Bill and I drove back to Kingston via the village of Westport. While there, I checked on my e-mail and found this interesting mathematical analysis of the Fibonnaci from my friend Margaret Lamb, who also happens to one of Isabel's profs at Queen's University.

I'm almost done with the Fibonacci neckerchief.  And Fibonacci numbers just came up in my first-year class -- brought up by a student, not me.  So now I need to hurry and finish it so I can take it to class and show it off.  I'm very happy with the look of it.  It's a nice relaxing knit, with the pattern of stripes and increases keeping it from descending from relaxing to rewarding!  I actually got to the end of the pattern (minus edging) a few days ago, but I have a good bit of yarn left and I'm going to make an extra stripe.  If it's not enough for a 22-row stripe, I'll make it 8 or 15 rows to keep with the Fibonacci pattern but starting to go backwards. 

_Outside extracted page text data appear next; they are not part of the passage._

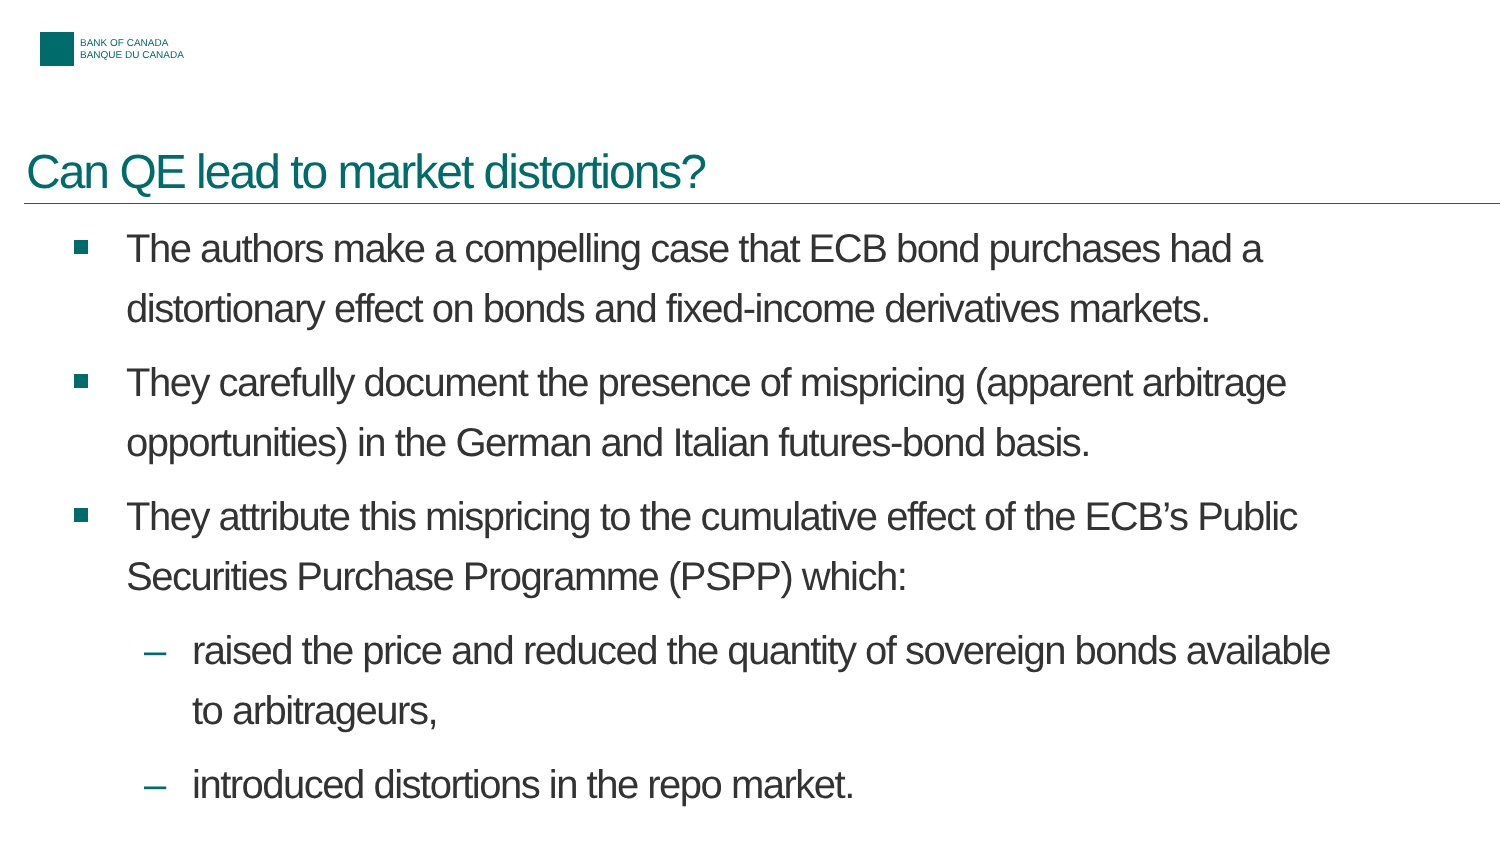BANK OF CANADA
BANQUE DU CANADA
Can QE lead to market distortions?
The authors make a compelling case that ECB bond purchases had a distortionary effect on bonds and fixed-income derivatives markets.
They carefully document the presence of mispricing (apparent arbitrage opportunities) in the German and Italian futures-bond basis.
They attribute this mispricing to the cumulative effect of the ECB’s Public Securities Purchase Programme (PSPP) which:
– raised the price and reduced the quantity of sovereign bonds available to arbitrageurs,
– introduced distortions in the repo market.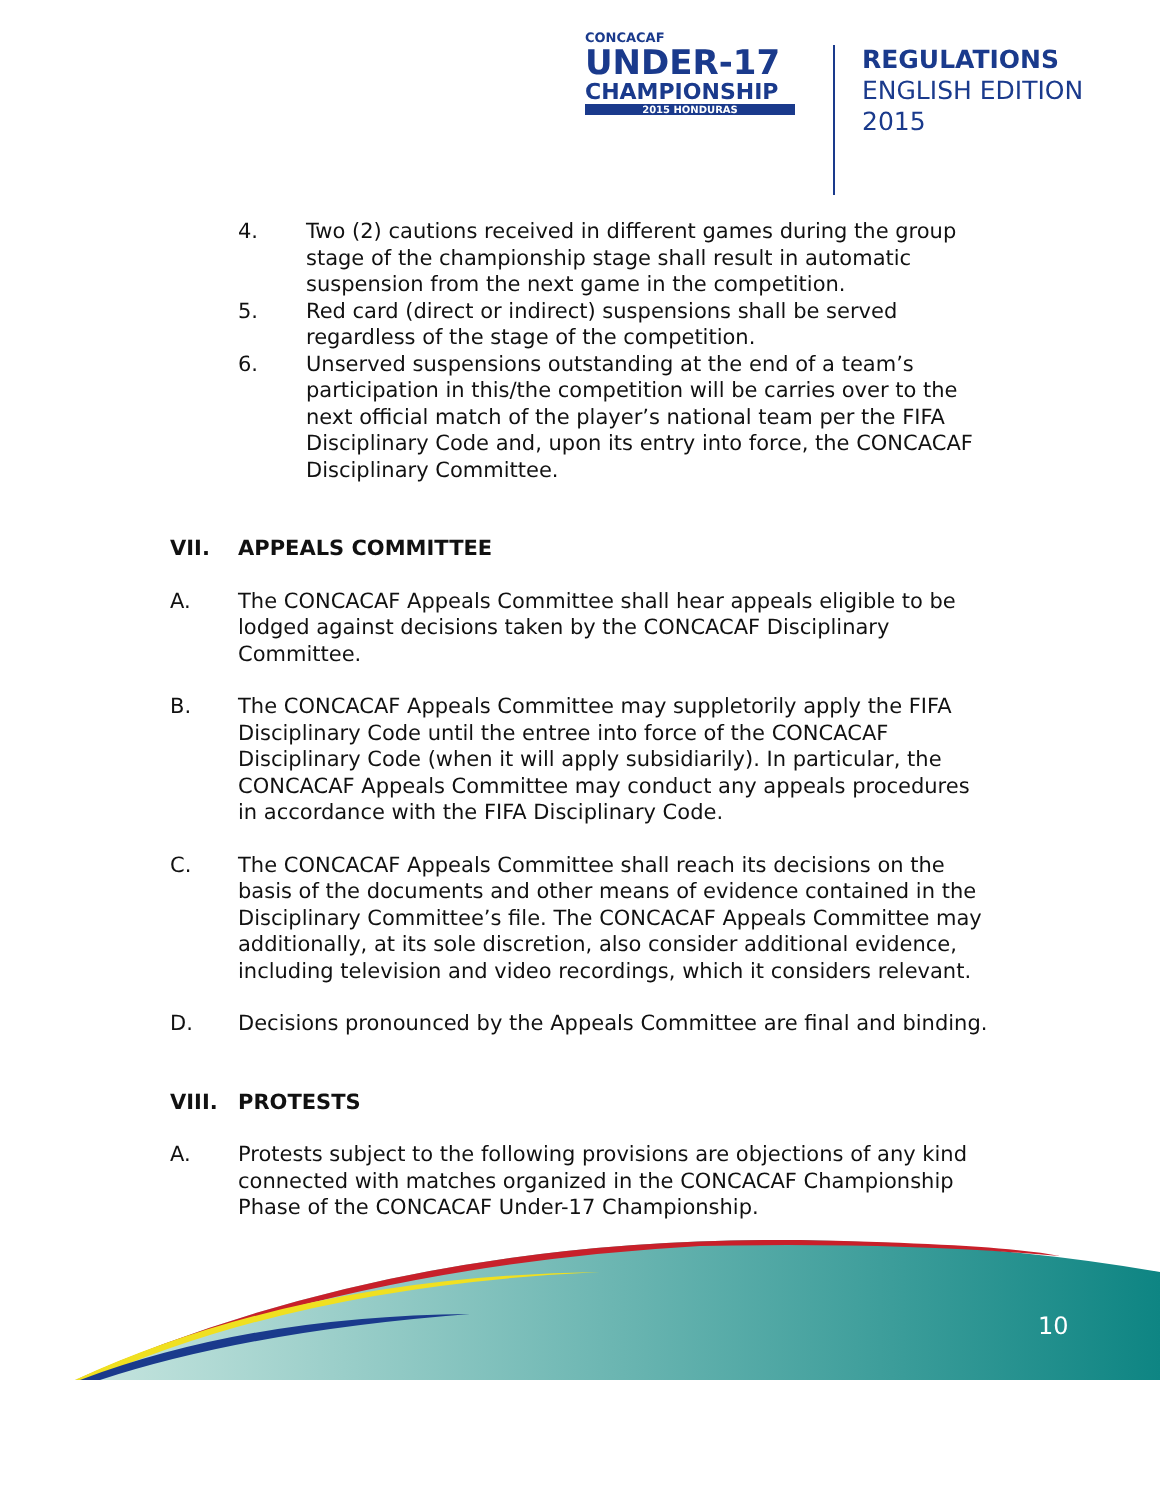CONCACAF
UNDER-17
CHAMPIONSHIP
2015 HONDURAS
REGULATIONS
ENGLISH EDITION
2015
4. Two (2) cautions received in different games during the group stage of the championship stage shall result in automatic suspension from the next game in the competition.
5. Red card (direct or indirect) suspensions shall be served regardless of the stage of the competition.
6. Unserved suspensions outstanding at the end of a team’s participation in this/the competition will be carries over to the next official match of the player’s national team per the FIFA Disciplinary Code and, upon its entry into force, the CONCACAF Disciplinary Committee.
VII. APPEALS COMMITTEE
A. The CONCACAF Appeals Committee shall hear appeals eligible to be lodged against decisions taken by the CONCACAF Disciplinary Committee.
B. The CONCACAF Appeals Committee may suppletorily apply the FIFA Disciplinary Code until the entree into force of the CONCACAF Disciplinary Code (when it will apply subsidiarily). In particular, the CONCACAF Appeals Committee may conduct any appeals procedures in accordance with the FIFA Disciplinary Code.
C. The CONCACAF Appeals Committee shall reach its decisions on the basis of the documents and other means of evidence contained in the Disciplinary Committee’s file. The CONCACAF Appeals Committee may additionally, at its sole discretion, also consider additional evidence, including television and video recordings, which it considers relevant.
D. Decisions pronounced by the Appeals Committee are final and binding.
VIII. PROTESTS
A. Protests subject to the following provisions are objections of any kind connected with matches organized in the CONCACAF Championship Phase of the CONCACAF Under-17 Championship.
10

There's actually a mathematical point in that class that I sometimes illustrate with a knitting analogy, so the neckerchief will do double duty.   One of the things we study is the "efficiency" of algorithms and how they vary with the size of the problem.  For example, to search for number in a list of N numbers takes time proportional to N.  But to sort a list of N numbers in the obvious way takes time proportional to N squared.  So my knitting analogy is that to knit a rectangular scarf N inches long takes time proportion to N.  But to knit a triangular shawl N inches high takes time proportional to N squared because each row has more stitches than the last.  I like that because it puts a mathematical explanation to the feelings I always have while knitting a triangular project.  I get it what feels like "half done" in very little time -- I mean half of the height I want.  And then the second "half" seems to take forever....  It always takes me by surprise somehow.

I just love being able to be a math geek and a knitting geek at the same time...

Thanks, Margaret.

2 comments:

  1. Such beautiful pictures. Despite November being a mostly maligned month, I love November scenery. And thanks for the math class. It adds credibility to our craft.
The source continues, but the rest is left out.